* Consegna 1: Spiega, in una a tre frasi, perché nel brano sulla società contemporanea il modo vigente di organizzare la società viene posto a confronto con altri modi possibili.
* Consegna 2: Riprendi il brano sulla società contemporanea dopo la sua ultima frase e portalo avanti.

* Testo fornito:
_ _ _ _ _
Le capacità intellettuali e materiali della società contemporanea sono smisuratamente più grandi di quanto siano mai state, e ciò significa che la portata del dominio della società sull’individuo è smisuratamente più grande di quanto sia mai stata. Il modo vigente di organizzare una società è posto quindi a confronto con altri modi possibili, che si ritiene offrano migliori opportunità per alleviare la lotta dell’uomo per l’esistenza: una specifica pratica storica è posta a confronto con le sue alternative storiche.

Il fatto che la grande maggioranza della popolazione accetta ed è spinta ad accettare la società presente non rende questa meno irrazionale e meno riprovevole. Gli uomini devono trovare la via che porta dalla falsa coscienza alla coscienza autentica, dall’interesse immediato al loro interesse reale. È possibile far questo solamente se si avverte il bisogno di mutare modo di vita, di negare il positivo e di rifiutarlo. È precisamente questo bisogno che la società costituita si adopera a reprimere, nella misura in cui essa è capace di "distribuire dei beni" su scala sempre più ampia e di usare la conquista scientifica della natura per la conquista scientifica dell’uomo.
_ _ _ _ _
* Estratti dei record:

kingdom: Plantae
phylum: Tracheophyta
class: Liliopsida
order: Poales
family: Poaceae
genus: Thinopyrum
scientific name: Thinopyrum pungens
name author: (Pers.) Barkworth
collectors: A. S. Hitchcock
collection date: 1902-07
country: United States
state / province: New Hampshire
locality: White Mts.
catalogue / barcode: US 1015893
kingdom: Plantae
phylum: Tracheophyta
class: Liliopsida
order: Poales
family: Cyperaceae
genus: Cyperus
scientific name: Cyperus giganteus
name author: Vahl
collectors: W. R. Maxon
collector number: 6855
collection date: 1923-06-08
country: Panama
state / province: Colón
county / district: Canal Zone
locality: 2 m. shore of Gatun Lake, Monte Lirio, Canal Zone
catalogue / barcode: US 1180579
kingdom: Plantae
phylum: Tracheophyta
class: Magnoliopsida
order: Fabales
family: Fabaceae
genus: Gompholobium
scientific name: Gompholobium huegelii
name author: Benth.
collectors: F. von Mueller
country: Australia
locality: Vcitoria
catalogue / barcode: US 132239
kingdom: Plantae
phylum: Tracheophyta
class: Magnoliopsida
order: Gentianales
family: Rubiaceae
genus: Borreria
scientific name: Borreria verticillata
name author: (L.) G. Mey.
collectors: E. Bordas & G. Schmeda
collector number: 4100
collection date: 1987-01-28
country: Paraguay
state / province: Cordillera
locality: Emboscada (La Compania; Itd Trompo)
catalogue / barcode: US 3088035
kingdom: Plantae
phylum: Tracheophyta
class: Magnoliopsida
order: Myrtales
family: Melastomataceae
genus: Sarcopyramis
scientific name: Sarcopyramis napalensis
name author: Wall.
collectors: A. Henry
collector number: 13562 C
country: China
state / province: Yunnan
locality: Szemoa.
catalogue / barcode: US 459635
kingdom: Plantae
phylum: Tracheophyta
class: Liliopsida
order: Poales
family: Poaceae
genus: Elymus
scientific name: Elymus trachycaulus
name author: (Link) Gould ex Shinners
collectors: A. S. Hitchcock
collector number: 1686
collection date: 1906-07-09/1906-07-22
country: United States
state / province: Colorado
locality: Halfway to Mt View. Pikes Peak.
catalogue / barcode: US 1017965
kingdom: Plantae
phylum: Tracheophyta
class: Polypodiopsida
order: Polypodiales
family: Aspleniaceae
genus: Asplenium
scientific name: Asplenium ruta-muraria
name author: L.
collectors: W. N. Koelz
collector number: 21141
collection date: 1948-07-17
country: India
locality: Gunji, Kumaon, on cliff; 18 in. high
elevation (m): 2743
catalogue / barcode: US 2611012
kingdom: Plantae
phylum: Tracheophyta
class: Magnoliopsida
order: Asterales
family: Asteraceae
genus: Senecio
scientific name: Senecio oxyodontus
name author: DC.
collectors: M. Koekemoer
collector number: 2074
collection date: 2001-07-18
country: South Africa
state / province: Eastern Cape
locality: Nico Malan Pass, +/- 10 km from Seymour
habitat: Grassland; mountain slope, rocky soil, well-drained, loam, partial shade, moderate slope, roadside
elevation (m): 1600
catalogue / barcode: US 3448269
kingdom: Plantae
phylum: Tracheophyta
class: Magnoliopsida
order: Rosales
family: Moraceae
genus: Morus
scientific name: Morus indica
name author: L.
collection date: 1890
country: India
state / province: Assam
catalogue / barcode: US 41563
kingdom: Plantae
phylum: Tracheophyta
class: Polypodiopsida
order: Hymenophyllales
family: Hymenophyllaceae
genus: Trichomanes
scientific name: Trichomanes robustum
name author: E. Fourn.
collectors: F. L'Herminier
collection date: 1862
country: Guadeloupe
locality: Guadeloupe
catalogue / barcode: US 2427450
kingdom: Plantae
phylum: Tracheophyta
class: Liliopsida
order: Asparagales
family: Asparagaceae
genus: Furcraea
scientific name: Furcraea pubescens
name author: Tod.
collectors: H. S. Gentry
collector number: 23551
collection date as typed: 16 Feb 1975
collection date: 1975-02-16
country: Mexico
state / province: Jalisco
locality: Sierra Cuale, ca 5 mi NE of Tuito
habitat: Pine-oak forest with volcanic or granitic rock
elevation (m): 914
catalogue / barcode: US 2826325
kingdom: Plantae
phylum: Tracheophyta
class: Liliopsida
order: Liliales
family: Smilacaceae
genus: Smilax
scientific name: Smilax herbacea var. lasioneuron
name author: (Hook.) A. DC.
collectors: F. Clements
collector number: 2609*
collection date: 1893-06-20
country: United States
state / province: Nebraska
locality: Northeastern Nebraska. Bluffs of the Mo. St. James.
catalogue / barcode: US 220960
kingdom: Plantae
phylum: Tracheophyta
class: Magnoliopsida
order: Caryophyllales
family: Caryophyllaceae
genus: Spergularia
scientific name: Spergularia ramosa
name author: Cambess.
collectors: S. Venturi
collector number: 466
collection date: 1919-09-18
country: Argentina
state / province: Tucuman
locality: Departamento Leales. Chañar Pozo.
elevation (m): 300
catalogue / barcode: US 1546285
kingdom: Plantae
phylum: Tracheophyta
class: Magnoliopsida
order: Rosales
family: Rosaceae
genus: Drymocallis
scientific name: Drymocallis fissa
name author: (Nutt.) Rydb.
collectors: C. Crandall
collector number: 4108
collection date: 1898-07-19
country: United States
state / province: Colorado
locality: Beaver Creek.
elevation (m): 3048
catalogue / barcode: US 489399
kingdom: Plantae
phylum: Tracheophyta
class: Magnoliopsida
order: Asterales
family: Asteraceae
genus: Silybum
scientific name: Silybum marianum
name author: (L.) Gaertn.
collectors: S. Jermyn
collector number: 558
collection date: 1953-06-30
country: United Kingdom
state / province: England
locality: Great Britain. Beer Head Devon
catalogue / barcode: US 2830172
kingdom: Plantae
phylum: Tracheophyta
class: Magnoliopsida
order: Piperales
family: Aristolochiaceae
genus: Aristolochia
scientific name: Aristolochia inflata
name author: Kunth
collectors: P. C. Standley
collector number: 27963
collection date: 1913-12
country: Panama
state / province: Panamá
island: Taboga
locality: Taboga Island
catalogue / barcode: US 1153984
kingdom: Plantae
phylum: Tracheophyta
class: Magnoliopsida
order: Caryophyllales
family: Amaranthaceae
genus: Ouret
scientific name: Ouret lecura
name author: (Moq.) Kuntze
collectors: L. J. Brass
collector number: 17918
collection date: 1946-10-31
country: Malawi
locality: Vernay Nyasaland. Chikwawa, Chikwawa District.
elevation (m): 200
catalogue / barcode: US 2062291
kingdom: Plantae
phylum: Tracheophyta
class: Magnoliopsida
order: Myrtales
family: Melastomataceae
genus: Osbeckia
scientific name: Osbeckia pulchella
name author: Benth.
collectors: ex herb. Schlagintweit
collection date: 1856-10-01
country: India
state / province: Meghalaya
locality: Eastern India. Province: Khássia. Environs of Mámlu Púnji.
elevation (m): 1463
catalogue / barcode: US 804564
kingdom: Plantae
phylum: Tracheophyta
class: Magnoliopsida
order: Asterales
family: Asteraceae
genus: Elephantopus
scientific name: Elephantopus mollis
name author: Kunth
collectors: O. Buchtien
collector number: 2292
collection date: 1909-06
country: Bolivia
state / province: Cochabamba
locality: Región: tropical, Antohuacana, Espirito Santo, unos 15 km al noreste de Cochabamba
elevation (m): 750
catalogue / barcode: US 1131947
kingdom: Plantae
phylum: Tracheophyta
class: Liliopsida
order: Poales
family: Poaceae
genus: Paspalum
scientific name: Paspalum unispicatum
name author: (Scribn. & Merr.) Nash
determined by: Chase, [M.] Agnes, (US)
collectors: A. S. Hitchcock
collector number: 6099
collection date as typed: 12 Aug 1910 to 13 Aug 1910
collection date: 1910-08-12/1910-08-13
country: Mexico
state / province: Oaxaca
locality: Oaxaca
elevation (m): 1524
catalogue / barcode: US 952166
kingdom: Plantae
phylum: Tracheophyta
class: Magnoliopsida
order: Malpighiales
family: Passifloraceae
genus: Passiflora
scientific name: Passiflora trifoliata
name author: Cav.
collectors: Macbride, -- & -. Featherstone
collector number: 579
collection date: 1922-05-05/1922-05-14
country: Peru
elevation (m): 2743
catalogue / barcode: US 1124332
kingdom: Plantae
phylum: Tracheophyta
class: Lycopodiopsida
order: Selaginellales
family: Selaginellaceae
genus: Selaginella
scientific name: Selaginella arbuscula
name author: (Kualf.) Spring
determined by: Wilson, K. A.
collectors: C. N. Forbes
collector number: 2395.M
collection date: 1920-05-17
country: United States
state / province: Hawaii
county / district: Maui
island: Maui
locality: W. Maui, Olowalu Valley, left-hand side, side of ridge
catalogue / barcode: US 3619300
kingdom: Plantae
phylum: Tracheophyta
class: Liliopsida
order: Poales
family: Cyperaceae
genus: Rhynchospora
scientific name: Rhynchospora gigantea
_ _ _ _ _
* Risposta scritta 1: Le capacità intellettuali e materiali della società contemporanea sono smisuratamente più grandi che mai, e quindi anche il dominio della società sull'individuo lo è. Per questo il modo vigente di organizzarla viene confrontato con altri modi possibili, che si ritiene offrano migliori opportunità per alleviare la lotta dell'uomo per l'esistenza.

* Risposta scritta 2:
Nella società industriale avanzata, l’apparato tecnico di produzione e di distribuzione funziona non come la somma di semplici strumenti, che possono essere isolati dai loro effetti sociali e politici, ma piuttosto come un sistema che determina a priori il prodotto dell’apparato produttivo, tendente quindi a diventare totalitario in quanto determina non soltanto le occupazioni, le abilità e gli atteggiamenti socialmente richiesti, ma anche i bisogni e le aspirazioni individuali. In tale modo esso dissolve l’opposizione tra esistenza privata ed esistenza pubblica, tra i bisogni individuali e quelli sociali.

Di fronte ai tratti totalitari di questa società, la nozione tradizionale della "neutralità" della tecnologia non può più essere sostenuta. La tecnologia come tale non può essere isolata dall’uso cui è adibita; la società tecnologica è un sistema di dominio che prende ad operare sin dal momento in cui le tecniche sono concepite ed elaborate. L’analisi di Marcuse è centrata su tendenze che operano nelle società contemporanee più sviluppate, all’interno ed all’esterno delle quali vi sono larghe zone nelle quali queste ancora non prevalgono.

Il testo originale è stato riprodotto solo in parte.